Pics of the broken helmet:

Reply

slyfink
+1 Andrew Major
slyfink  - Aug. 24, 2018, 7:33 a.m.

I now have another Interceptor, as well as a Leatt DBX 3.0 All-mountain, the only other helmet I find comes close to the impact absorption capabilities of the Kali.  I got the Leatt because of fit.  My head measures in at 58.5cm.  So pretty much too big for the S Kali, and right on the cusp of the M and L Leatt (I tried both on, and while the M fit, the L was a much better fit, with better coverage).  My observations on fit, comfort and ventilation are as follows:

Kali: more of a round shape.  I have more side to side play with it. front to back is ok. it feels like a larger shell, and a sloppier fit (for me). padding is minimal and those LDL knobs dig into my head a little bit, making it uncomfortable after about an hour of riding. IMO, ventilation is slightly better than the Leatt. sweat drips aren't too big of a problem, but when they drip, it's into my glasses, towards the outside corners of my eyes.

Leatt: more of an oval shape.  front to back is good (similar to Kali), but it's closer on the sides, leading to a more snug fit.  padding is thicker too, and so overall, the helmet is comfortable. actually, it's very comfortable. the front pad is thick, and comes down far on my forehead. this makes it feel hot when you're wearing it, but I find I don't notice it while riding. it's only bothersome when stopped. I think this is because you're concentrating on other things while riding.  Ventilation is good (except across the brow - but as I said you get used to that). Surprisingly, sweat drips weren't a big concern. I would have thought because the pad is so thick and comes down so far, it would dump the sweat right down my forehead, but nope. I've been riding with this thing in hot, humid, misty east coast weather, and I sweat a lot, so I am tempted to say sweat management is excellent on this one.

Last thing that really differentiates these two, and makes a difference in my book, is the clean implementation of the accessory mount on the Kali.

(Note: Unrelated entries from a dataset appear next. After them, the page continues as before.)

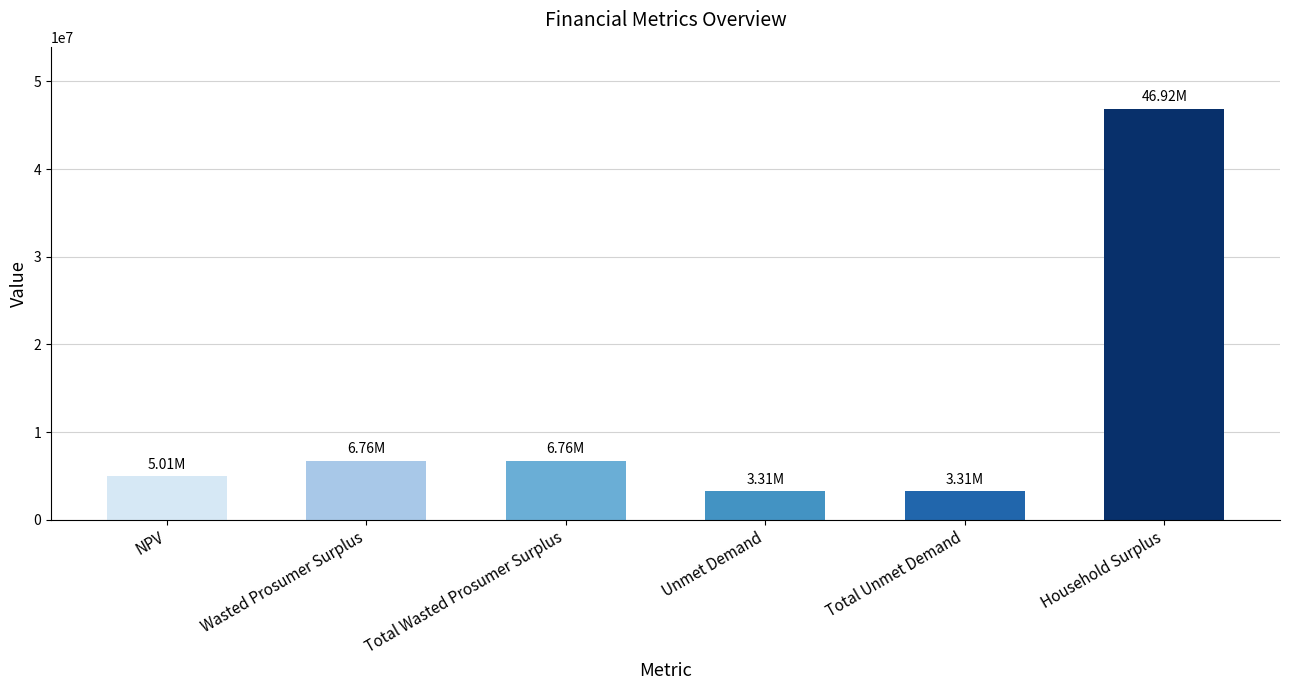

What is the label of the 6th bar from the right?

NPV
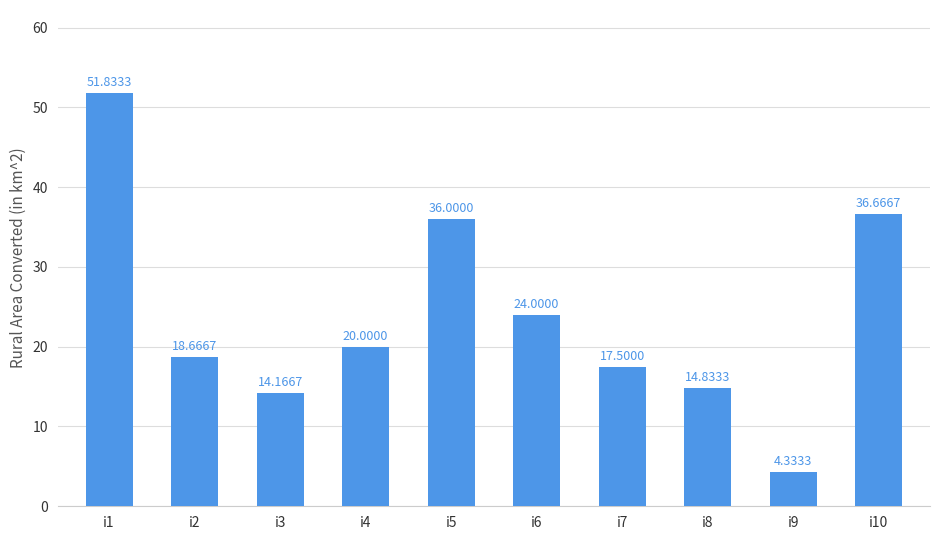

What is the sum of the values at i2 and i8?

33.5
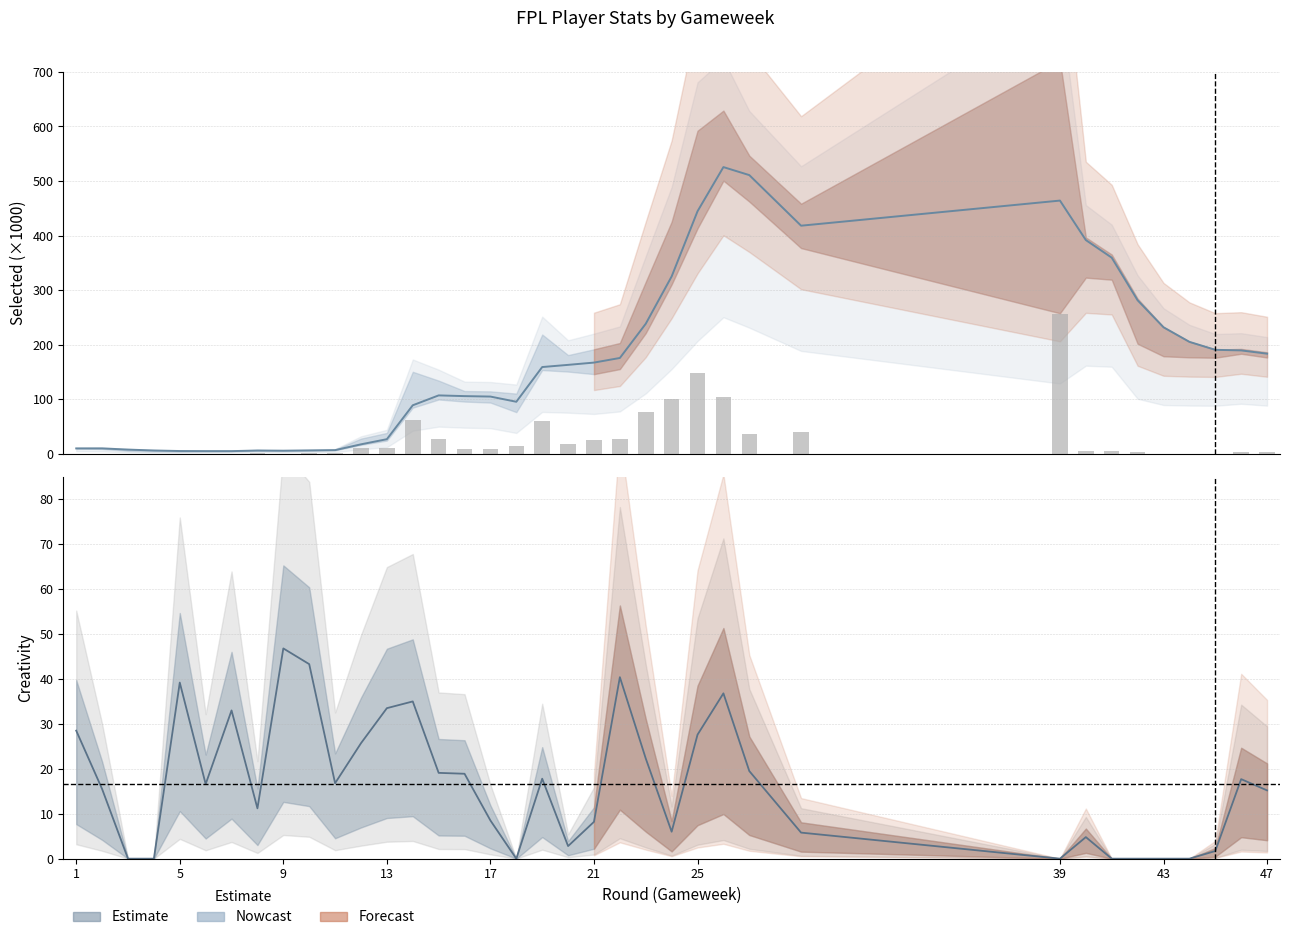

At 8, list the series in order from largest to smallest.

creativity, selected, transfers_in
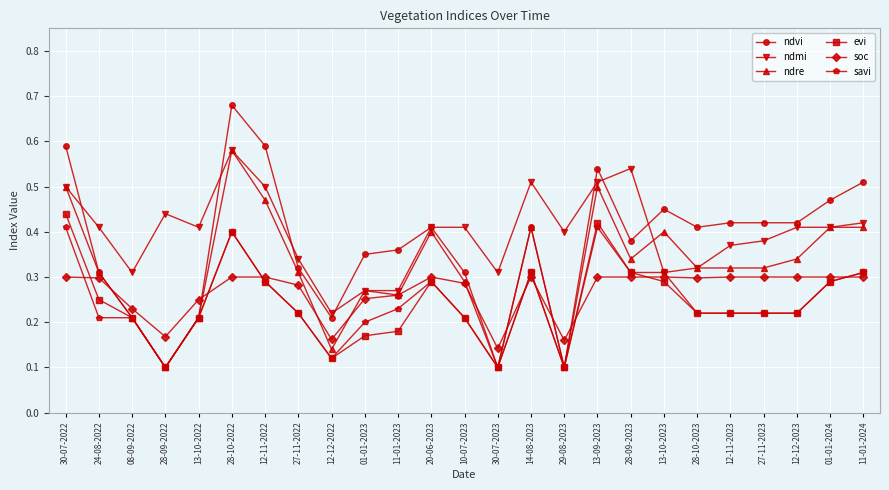

Count the number of categories in the chart.

25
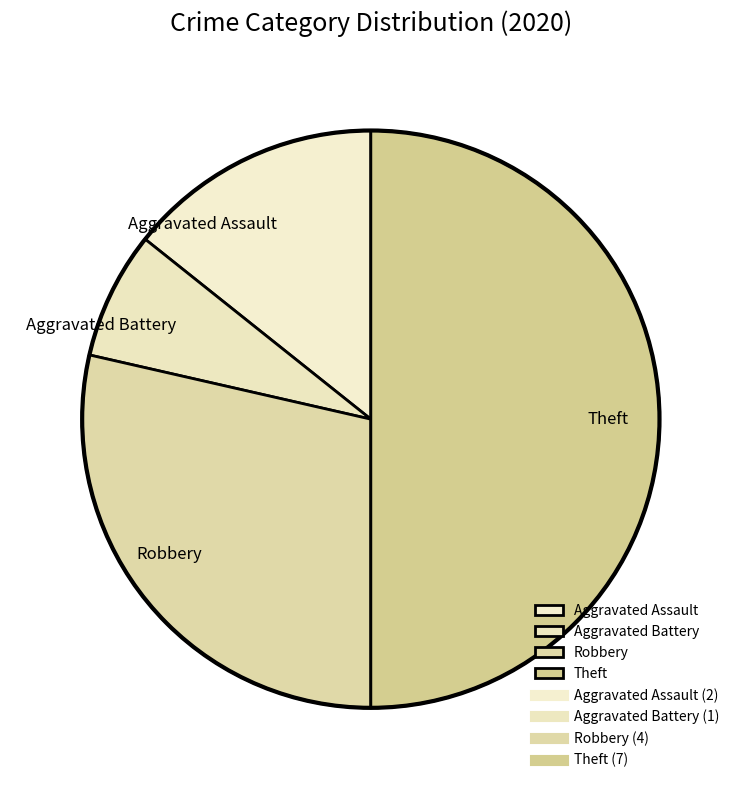

Approximately how many times larger is the value at Aggravated Assault compared to Theft?

0.3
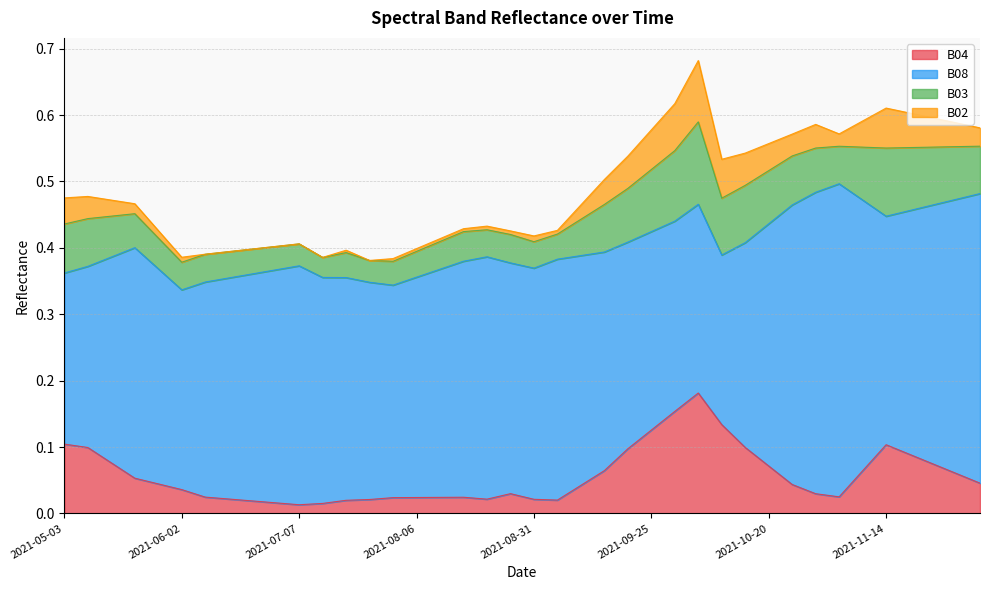

True or false: B03 and B04 intersect in this chart.

True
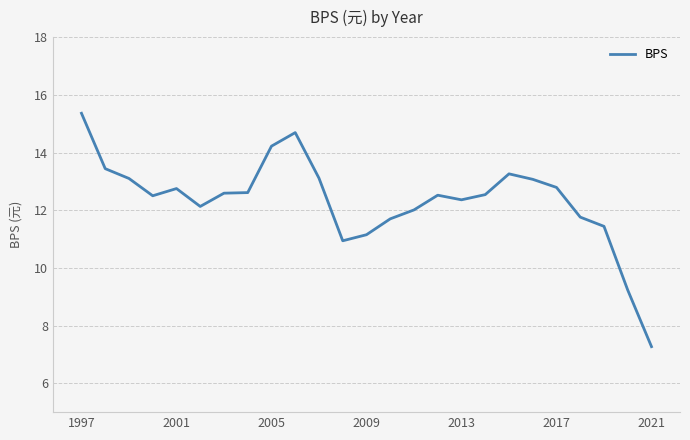

What is the difference between the maximum and minimum values?

8.1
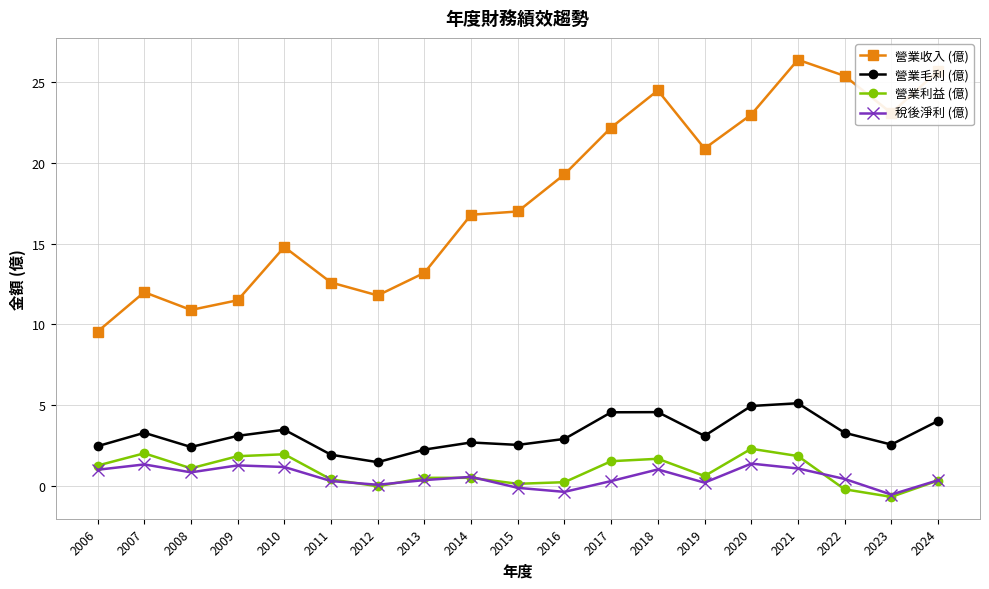

What is the sum of all 稅後淨利 (億) values?

10.6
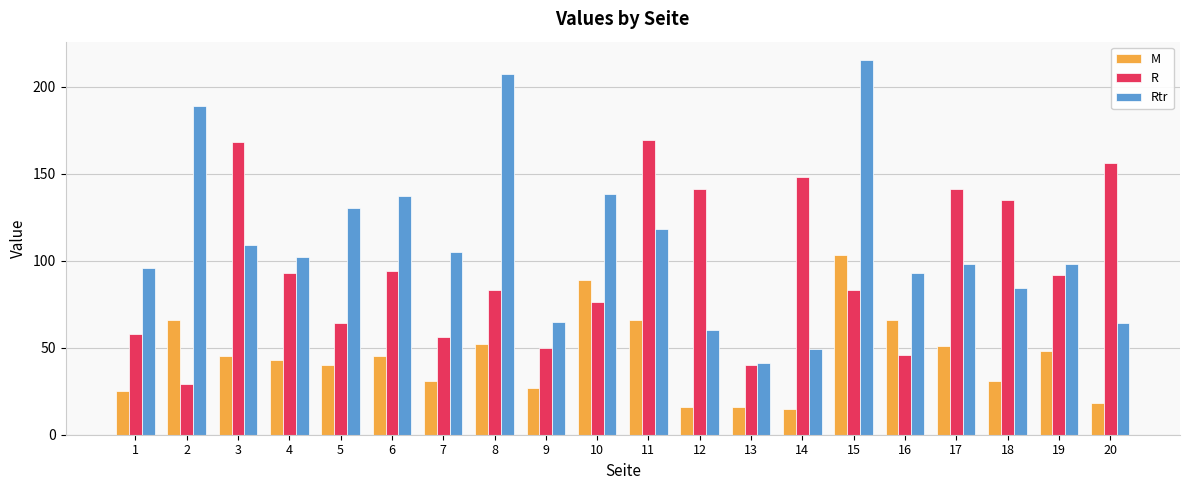

Rank the series at 1 from highest to lowest value.

Rtr, R, M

Lights are a reality about 9 months out of 12 for me. that mount is super nice, and super clean. I really wish Leatt had done something better than resorting to glue-on mounts.

Overall, I highly recommend both helmets. IMO (and IME), the Kali is totally worth its price. Safety is second to none, comfort is average (but that's highly personal), ventilation is good, and the accessory mount is very well executed and useful.

Reply

AndrewMajor
+2 TheFunkyMonkey slyfink
Andrew Major  - Aug. 24, 2018, 7:50 a.m.

Holy crap; Glad you’re okay!

Thanks for the thorough review-comparison-comment as well.

Reply

oldmanbike
0
OldManBike  - Aug. 24, 2018, 8:59 a.m.

Nice review. I own an Interceptor and like it. I also use a Super DH (sans chinbar). Both helmets are designed for state-of-the-art concussion reduction, but they come at it quite differently and there's no way to know which design offers better real-world protection. My guess is that the benefit of Super's two-shell design is worth its added mass and volume, protection-wise. But I very much prefer the Kali for comfort.